Provided records:

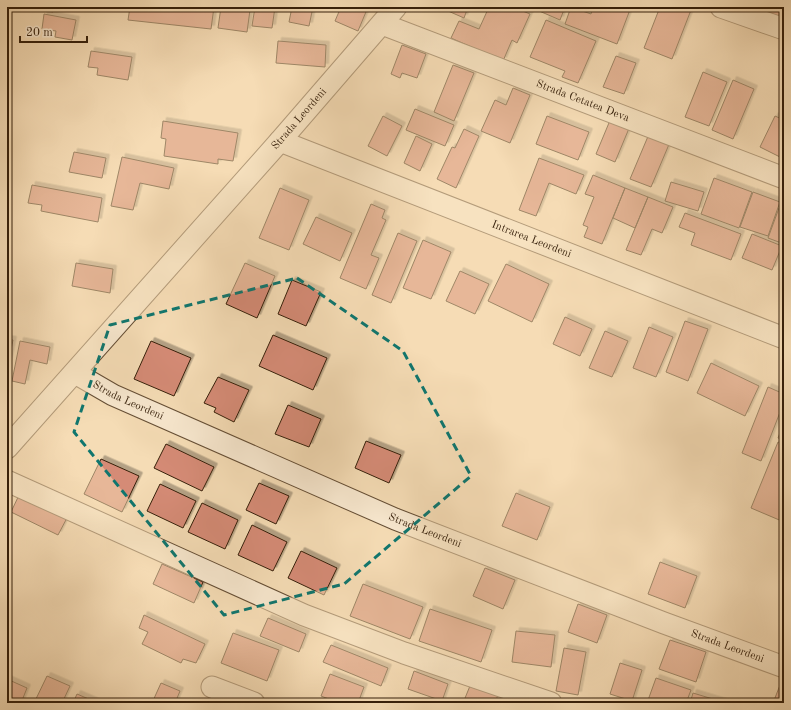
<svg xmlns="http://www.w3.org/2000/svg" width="791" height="710" font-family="'Old Standard TT',serif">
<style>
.building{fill:#d58b76;stroke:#351f0a;filter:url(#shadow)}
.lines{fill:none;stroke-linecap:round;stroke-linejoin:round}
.minor-casing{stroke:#654e35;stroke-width:23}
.minor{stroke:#f8e8cf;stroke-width:21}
.marked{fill:none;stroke:#0f766e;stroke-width:3;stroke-dasharray:8 5;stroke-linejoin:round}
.labels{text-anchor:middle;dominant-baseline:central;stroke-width:3;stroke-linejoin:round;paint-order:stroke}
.street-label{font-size:11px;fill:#351f0a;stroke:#f8e8cf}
</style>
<defs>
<filter id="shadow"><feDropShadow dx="3.5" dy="-3.5" stdDeviation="0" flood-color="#0004"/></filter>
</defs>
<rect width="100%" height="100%" fill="#f5dcb5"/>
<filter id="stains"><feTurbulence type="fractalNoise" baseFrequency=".005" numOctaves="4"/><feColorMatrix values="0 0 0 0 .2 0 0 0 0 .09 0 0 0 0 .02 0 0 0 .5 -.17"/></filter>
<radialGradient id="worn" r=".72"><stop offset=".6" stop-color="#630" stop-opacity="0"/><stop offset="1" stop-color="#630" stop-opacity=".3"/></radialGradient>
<path class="building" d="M13,7H54L53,12Z
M130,7H214L211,29L128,20Z
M221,7H239V8L250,10L247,32L218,28Z
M255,7H275L272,28L252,26Z
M292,7H313L309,26L289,22Z
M341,7H368L358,31L335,21Z
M439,7H468L464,18Z
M489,7H513L530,14L517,43L512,40L503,61L451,38L459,21L479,29Z
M530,7H565L560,20Z
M571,7L591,14L593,7H631L617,44L565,24Z
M660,7H683L691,10L672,59L644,48Z
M752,7H782L778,18Z
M44,14L76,20L72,40L55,37L56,31L42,29Z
M546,20L596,41L578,83L562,77L565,71L530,57Z
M278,41L326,45L325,67L276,63Z
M402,45L426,54L417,78L402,73L400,78L391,74Z
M91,51L132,57L128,80L97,75L98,68L88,67Z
M616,56L636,63L624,94L603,87Z
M453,65L474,73L454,121L434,112Z
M703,72L727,82L709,126L685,117Z
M733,80L754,89L733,139L712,130Z
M513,88L530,95L510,143L481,131L495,100L506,105Z
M415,109L454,125L445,146L406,130Z
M383,116L402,126L387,156L368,146Z
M547,116L589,132L578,160L536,144Z
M775,116L784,120V159L760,147Z
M611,118L630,126L615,162L596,154Z
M163,121L238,133L233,161L218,159V164L164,156L166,139L161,138Z
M464,129L479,136L456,188L437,179L452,147L455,148Z
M649,134L670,142L651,187L630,179Z
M416,136L432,144L420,171L404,163Z
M74,152L106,158L102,178L69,172Z
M122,157L174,168L169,189L140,183L133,210L111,206Z
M539,158L584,175L576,194L549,183L536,216L519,210Z
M593,175L625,188L602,244L584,237L588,227L583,225L594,197L585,194Z
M714,178L752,192L739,228L701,214Z
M671,182L704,192L698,211L665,201Z
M32,185L102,198L98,222L41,211L42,205L28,203Z
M280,188L309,200L289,250L259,238Z
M625,188L648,197L635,228L613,218Z
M753,192L780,202L768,236L740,227Z
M648,197L673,207L662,233L652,229L641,255L626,250Z
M371,204L385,210L382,218L386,220L371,255L379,258L366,289L340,278Z
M779,208L784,210V244L768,238Z
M685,213L741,234L731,260L691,245L695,233L679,227Z
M316,217L352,233L340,261L303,244Z
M398,233L417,241L391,303L372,295Z
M752,234L782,246L772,270L742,258Z
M423,240L451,252L431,299L403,288Z
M76,263L113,269L110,293L72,286Z
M245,263L275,276L257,318L226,304Z
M506,264L549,284L532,322L488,301Z
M460,271L489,284L475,314L446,301Z
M292,280L321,292L306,326L278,314Z
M565,317L592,329L580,356L553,344Z
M685,321L708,329L688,381L666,372Z
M649,327L673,337L656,377L633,368Z
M605,331L628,341L612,377L589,368Z
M273,335L327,358L313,390L259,366Z
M7,339L13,340L8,364L7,363Z
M20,341L50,347L47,364L30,360L25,384L12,381Z
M151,341L191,358L174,396L134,379Z
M711,363L759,386L745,416L697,393Z
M218,377L249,390L234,422L214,412L216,408L204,403Z
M768,387L784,394V402L761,461L742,453Z
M288,405L321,419L309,447L275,434Z
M784,422V440L778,438Z
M366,441L401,455L389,483L355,468Z
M778,442L784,444V522L751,508Z
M166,444L214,467L202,491L154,468Z
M101,459L139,476L122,512L84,494Z
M259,483L289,496L276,524L246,510Z
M160,484L196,501L183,528L147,511Z
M20,493L68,516L58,535L11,512Z
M516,493L550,507L537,540L502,526Z
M202,503L238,520L225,549L188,532Z
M252,525L287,542L273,571L238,555Z
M301,551L337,568L324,595L288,578Z
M660,562L697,576L685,608L648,594Z
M162,564L203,582L194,603L153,584Z
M485,568L515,580L503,609L473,596Z
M363,584L423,607L410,639L350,616Z
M578,604L607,615L597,643L568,632Z
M430,609L492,630L481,662L419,641Z
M144,615L205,644L196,663L183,659L181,663L142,644L148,632L139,628Z
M268,618L306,634L299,652L260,636Z
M516,631L555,635L551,667L512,662Z
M233,633L279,650L267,681L221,663Z
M670,640L706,652L696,682L659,669Z
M331,645L388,668L381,686L323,662Z
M564,648L586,652L578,695L556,691Z
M620,663L642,670L632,701L610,694Z
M414,671L448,684L442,701L408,689Z
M330,674L364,687L358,703H339L321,696Z
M47,676L70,686L62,703H34Z
M656,678L691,690L686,703H647Z
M7,679L27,688L21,703H7Z
M782,680H784V703H773Z
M472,681L499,692L495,703H463Z
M161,683L180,691L175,703H152Z
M693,693L726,703H690Z
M77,694L98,703H73Z"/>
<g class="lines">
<g class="minor-casing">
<g id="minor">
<path d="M721,7L784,29"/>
<path id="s1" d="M382,24L784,178"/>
<path id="s2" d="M280,141L784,338"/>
<path id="s3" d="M75,373L113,395L395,519L664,623L784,667"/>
<path id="s4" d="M7,448L280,141L396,7"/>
<path d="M7,481L304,615L404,653L551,703"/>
<path d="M212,687L254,703"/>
</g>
</g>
<use href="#minor" class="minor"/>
</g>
<path d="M0 0H791V710H0ZM297,278L403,351L471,476L344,584L224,615L74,432L110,325Z" fill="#f5dcb5" fill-opacity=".55" fill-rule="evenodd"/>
<path class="marked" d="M297,278L403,351L471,476L344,584L224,615L74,432L110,325Z"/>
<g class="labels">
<g class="street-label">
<text stroke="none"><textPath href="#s1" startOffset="215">Strada Cetatea Deva</textPath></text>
<text stroke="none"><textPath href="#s4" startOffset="440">Strada Leordeni</textPath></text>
<text stroke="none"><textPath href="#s2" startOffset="270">Intrarea Leordeni</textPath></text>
<text stroke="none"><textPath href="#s3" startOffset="60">Strada Leordeni</textPath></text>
<text stroke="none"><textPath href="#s3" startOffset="384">Strada Leordeni</textPath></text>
<text stroke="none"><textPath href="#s3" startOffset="708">Strada Leordeni</textPath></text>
</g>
</g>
<rect width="791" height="710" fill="none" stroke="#f5dcb5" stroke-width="24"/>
<rect x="8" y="8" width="775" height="694" fill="none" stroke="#351f0a" stroke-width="2"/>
<rect x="12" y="12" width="767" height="686" fill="none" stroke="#351f0a"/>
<path d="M20 36v6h67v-6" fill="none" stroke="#351f0a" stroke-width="2"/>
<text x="26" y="36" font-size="12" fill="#351f0a" stroke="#f8e8cf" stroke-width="3" paint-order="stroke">20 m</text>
<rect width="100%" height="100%" filter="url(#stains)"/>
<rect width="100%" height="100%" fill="url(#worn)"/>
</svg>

Exercise details: Please report every line in the entries above that holds the string "lines".

Output of the task:
.lines{fill:none;stroke-linecap:round;stroke-linejoin:round}
<g class="lines">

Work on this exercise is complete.